Most home cooks understand the benefits of marinating meat before cooking — it enhances the flavor, keeps the meat from drying out, and tenderizes it by beginning to break down the protein. Overlooking ginger as part of your marinade is like leaving out the secret ingredient in a traditional family recipe — it will still be good, but not as mind-blowing as it could be. Marinating in a ginger mixture allows the warming flavor to penetrate the meat and mix with the other flavors, such as lemon juice and garlic.

Try making chicken thighs marinated in a ginger-based sauce, which can then be used as a glaze while they cook for added ginger heat. Or rub a pork tenderloin with a soy and ginger glaze before roasting to create a crispy, caramelized crust bursting with flavor.

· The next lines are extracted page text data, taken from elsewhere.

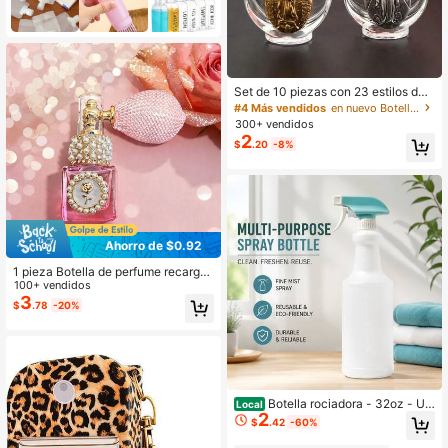
Set de 10 piezas con 23 estilos de
botellas de agua bendita con image
#4 Más vendidos
en nuevo Botellas de spray
n de Jesús y estatua de la Virgen M
300+ vendidos
aría - Adecuado para regalos de ba
2
$
.20
-8%
utizo, iglesia, artículos religiosos cri
stianos católicos, decoración de ba
utizo y contenedor para bendición
de agua bendita, estilo aleatorio
Ahorro de $0.92
1 pieza Botella de perfume recarga
ble con atomizador, con diseño de r
100+ vendidos
osa vintage, perlas y cristales, a pru
3
$
.78
-20%
eba de fugas, portátil, regalo de alta
rentabilidad, adecuado para viajar
Botella rociadora - 32oz - Up
Local
2
&Up™
$
.42
-60%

Beware when using ginger as a marinade for meats with a short cooking time, such as steak. The enzyme in ginger, zingibain, will break down the protein and start to "cook" the beef before it has even hit the grill. If you like your steak rare, you don't want it to be overdone before you even turn on the gas. Citric acid from lemon or lime juice will denature the enzyme, so add some to your marinade before coating the steak in it.

Underusing raw ginger

Raw ginger can be a wonderful addition to many dishes, including in salad dressings and with fresh fruit — but many people might misunderstand its potential. One of the reasons ginger is such a powerhouse of health is that it contains lots of compounds that have positive health effects. Intriguingly, it is thought that drying and cooking ginger increases some of these powerful compounds and decreases others. This means that the best way to get the most out of this amazing root is to eat it in all three forms — though not necessarily all in one dish.

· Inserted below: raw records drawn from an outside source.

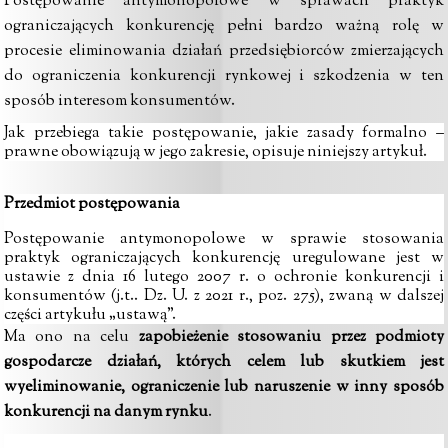
Postępowanie
antymonopolowe w sprawach praktyk
ograniczających konkurencję pełni bardzo ważną rolę w
procesie eliminowania działań przedsiębiorców zmierzających
do ograniczenia konkurencji rynkowej i szkodzenia w ten
sposób interesom konsumentów.
Jak przebiega takie postępowanie, jakie zasady formalno –
prawne obowiązują w jego zakresie, opisuje niniejszy artykuł.
Przedmiot postępowania
Postępowanie antymonopolowe w sprawie stosowania
praktyk ograniczających konkurencję uregulowane jest w
ustawie z dnia 16 lutego 2007 r. o ochronie konkurencji i
konsumentów
(j.t.
. Dz. U. z 2021 r., poz. 275), zwaną w dalszej
części artykułu „ustawą”.
Ma ono na celu
zapobieżenie stosowaniu przez podmioty
gospodarcze działań, których celem lub skutkiem jest
wyeliminowanie, ograniczenie lub naruszenie w inny sposób
konkurencji na danym rynku
.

When adding raw ginger to a dish, less is definitely more. Use a fine-toothed grater to create delicate strands of ginger that can be added into dressings, then taste before adding more. A whisper of raw ginger will be enough to elevate a dish with a burst of heat. Pairing it with ingredients that will mellow its flavor will help, too — creamy avocado or sweet mango will balance the strength of ginger, for example. When used with restraint, raw ginger is a fabulous addition to your culinary arsenal and can add excitement to dishes without overpowering them.

Ignoring the potential of ginger in vegetable dishes

Most of us use ginger whenever a recipe specifically calls for it, which tends to be in a sauce or marinade for fish or meat, or in a dessert. But the wonderful zing of fresh ginger can breathe life into a huge variety of dishes, including vegetarian meals and vegetable sides. Fresh ginger has the ability to transform green vegetables into truly tantalizing accompaniments — from kale to green beans and Brussels sprouts, their earthy flavor is given a lift when sautéed with a small amount of ginger.

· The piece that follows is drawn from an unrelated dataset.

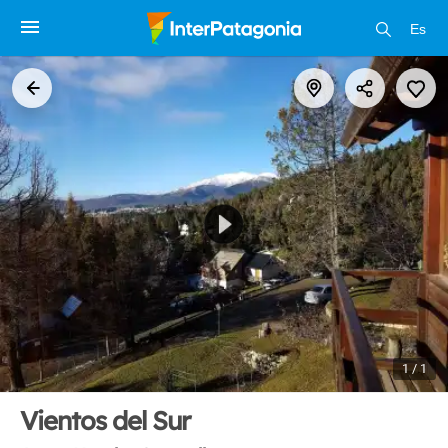
Es
1 / 1
Vientos del Sur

Root vegetables also benefit from the depth of flavor that ginger can provide. Carrots or parsnips roasted in ginger and honey make a wonderful autumnal dish; a great addition to festive gatherings. And let's not overlook the brilliance of ginger pairing with root vegetables in soups. The warming sensation from ginger with sweet potato or carrot makes for a nourishing and comforting winter warmer. Embracing the versatility of ginger in your cooking and pairing it regularly with vegetables will take your midweek meals to new culinary heights and allow you to enjoy healthy vegetables in a delicious way.